Department of Biostatistics and Informatics, Colorado School of Public Health, University of Colorado Anschutz Medical Campus, Aurora, CO, USA.
Department of Emergency Medicine, University of Colorado School of Medicine, Aurora, CO, USA.
Trials. 2024 May 9;25(1):312. doi: 10.1186/s13063-024-08136-3.
Clinical trials often involve some form of interim monitoring to determine futility before planned trial completion. While many options for interim monitoring exist (e.g., alpha-spending, conditional power), nonparametric based interim monitoring methods are also needed to account for more complex trial designs and analyses. The upstrap is one recently proposed nonparametric method that may be applied for interim monitoring.
Upstrapping is motivated by the case resampling bootstrap and involves repeatedly sampling with replacement from the interim data to simulate thousands of fully enrolled trials. The p-value is calculated for each upstrapped trial and the proportion of upstrapped trials for which the p-value criteria are met is compared with a pre-specified decision threshold. To evaluate the potential utility for upstrapping as a form of interim futility monitoring, we conducted a simulation study considering different sample sizes with several different proposed calibration strategies for the upstrap. We first compared trial rejection rates across a selection of threshold combinations to validate the upstrapping method. Then, we applied upstrapping methods to simulated clinical trial data, directly comparing their performance with more traditional alpha-spending and conditional power interim monitoring methods for futility.
The method validation demonstrated that upstrapping is much more likely to find evidence of futility in the null scenario than the alternative across a variety of simulations settings. Our three proposed approaches for calibration of the upstrap had different strengths depending on the stopping rules used. Compared to O'Brien-Fleming group sequential methods, upstrapped approaches had type I error rates that differed by at most 1.7% and expected sample size was 2-22% lower in the null scenario, while in the alternative scenario power fluctuated between 15.7% lower and 0.2% higher and expected sample size was 0-15% lower.

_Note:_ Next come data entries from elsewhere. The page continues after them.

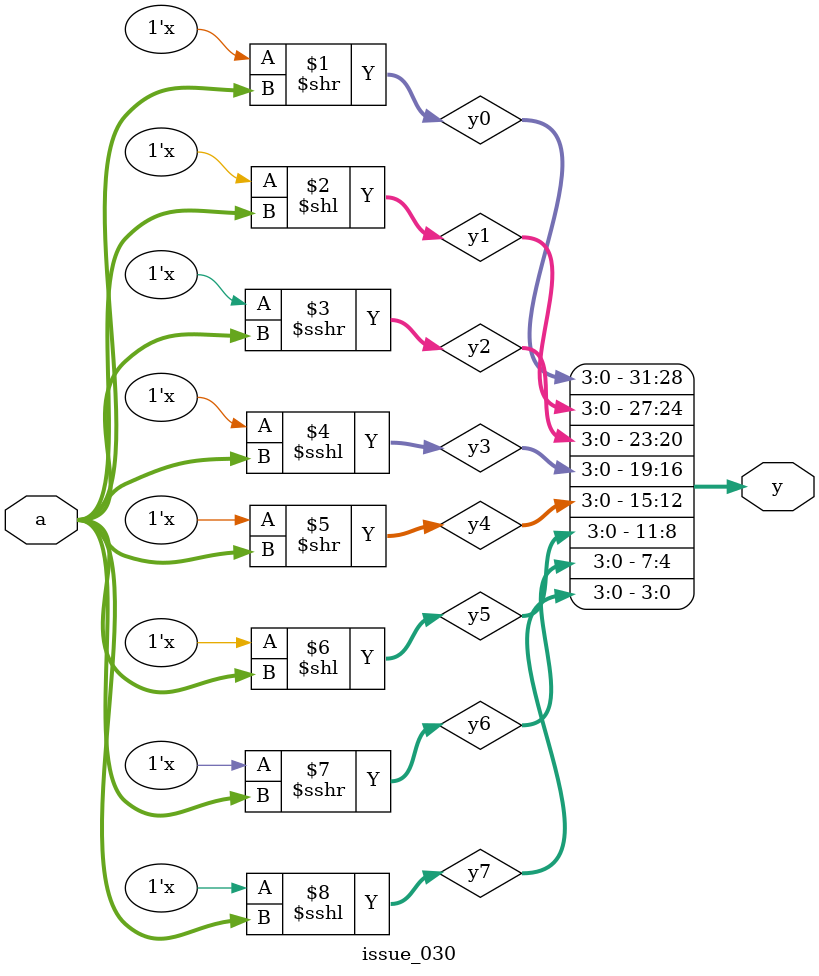
<source format=v>
module issue_030(a, y);
  input [3:0] a;
  output [31:0] y;

  wire [3:0] y0;
  wire [3:0] y1;
  wire [3:0] y2;
  wire [3:0] y3;
  wire [3:0] y4;
  wire [3:0] y5;
  wire [3:0] y6;
  wire [3:0] y7;

  assign y = {y0,y1,y2,y3,y4,y5,y6,y7};

  assign y0 = 1'bx >> a;
  assign y1 = 1'bx << a;
  assign y2 = 1'bx >>> a;
  assign y3 = 1'bx <<< a;
  assign y4 = 1'sbx >> a;
  assign y5 = 1'sbx << a;
  assign y6 = 1'sbx >>> a;
  assign y7 = 1'sbx <<< a;
endmodule

</source>
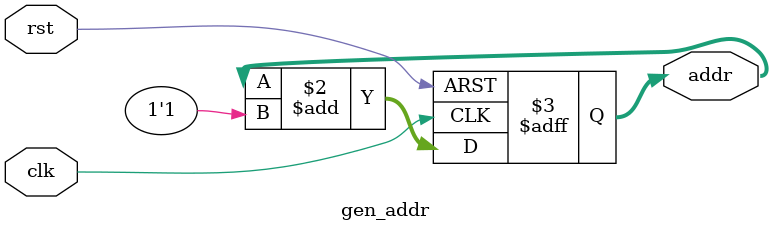
<source format=v>
`timescale 1ns / 1ps


module gen_addr #(
    parameter SIZE = 3
    )
    (
    input clk,
    input rst,
    output [SIZE-1:0] addr
    );
    reg [SIZE-1:0] addr;
    
    always @ (posedge clk, posedge rst) begin
        if (rst) addr <= 3'b0;
        else addr <= addr + 1'b1;
    end
    
endmodule

</source>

In this proof-of-concept simulation study, we evaluated the potential for upstrapping as a resampling-based method for futility monitoring in clinical trials. The trade-offs in expected sample size, power, and type I error rate control indicate that the upstrap can be calibrated to implement futility monitoring with varying degrees of aggressiveness and that performance similarities can be identified relative to considered alpha-spending and conditional power futility monitoring methods.
临床试验通常涉及某种形式的中期监测,以便在计划完成试验之前确定无效。虽然存在许多中期监测选项(例如,α花费、条件功效),但也需要基于非参数的中期监测方法来考虑更复杂的试验设计和分析。upstrap 是一种最近提出的非参数方法,可用于中期监测。
upstrap 受到案例重采样 bootstrap 的启发,涉及从中期数据中重复进行有放回的抽样,以模拟数千个完全入组的试验。为每个 upstrapped 试验计算 p 值,并将满足 p 值标准的 upstrapped 试验比例与预先指定的决策阈值进行比较。为了评估作为一种中期无效监测形式的 upstrapping 的潜在效用,我们进行了一项模拟研究,考虑了不同的样本量和几种不同的 upstrap 校准策略。我们首先比较了不同阈值组合下的试验拒绝率,以验证 upstrapping 方法的有效性。然后,我们将 upstrapping 方法应用于模拟临床试验数据,直接比较它们与更传统的α花费和条件功效中期监测方法在无效性方面的性能。
方法验证表明,在各种模拟设置下,upstrapping 比替代方案更有可能在零假设下发现无效的证据。我们提出的三种校准 upstrap 的方法具有不同的优势,具体取决于使用的停止规则。与 O'Brien-Fleming 组序贯方法相比,upstrapped 方法的Ⅰ类错误率最多相差 1.7%,在零假设情况下,预期样本量低 2-22%,而在替代假设情况下,功效在低 15.7%和高 0.2%之间波动,预期样本量低 0-15%。
在这项概念验证模拟研究中,我们评估了 upstrapping 作为临床试验中无效监测的基于重采样的方法的潜力。预期样本量、功效和Ⅰ类错误率控制之间的权衡表明,upstrap 可以进行校准,以实施具有不同程度攻击性的无效监测,并且可以相对于考虑的α花费和条件功效无效监测方法确定性能相似性。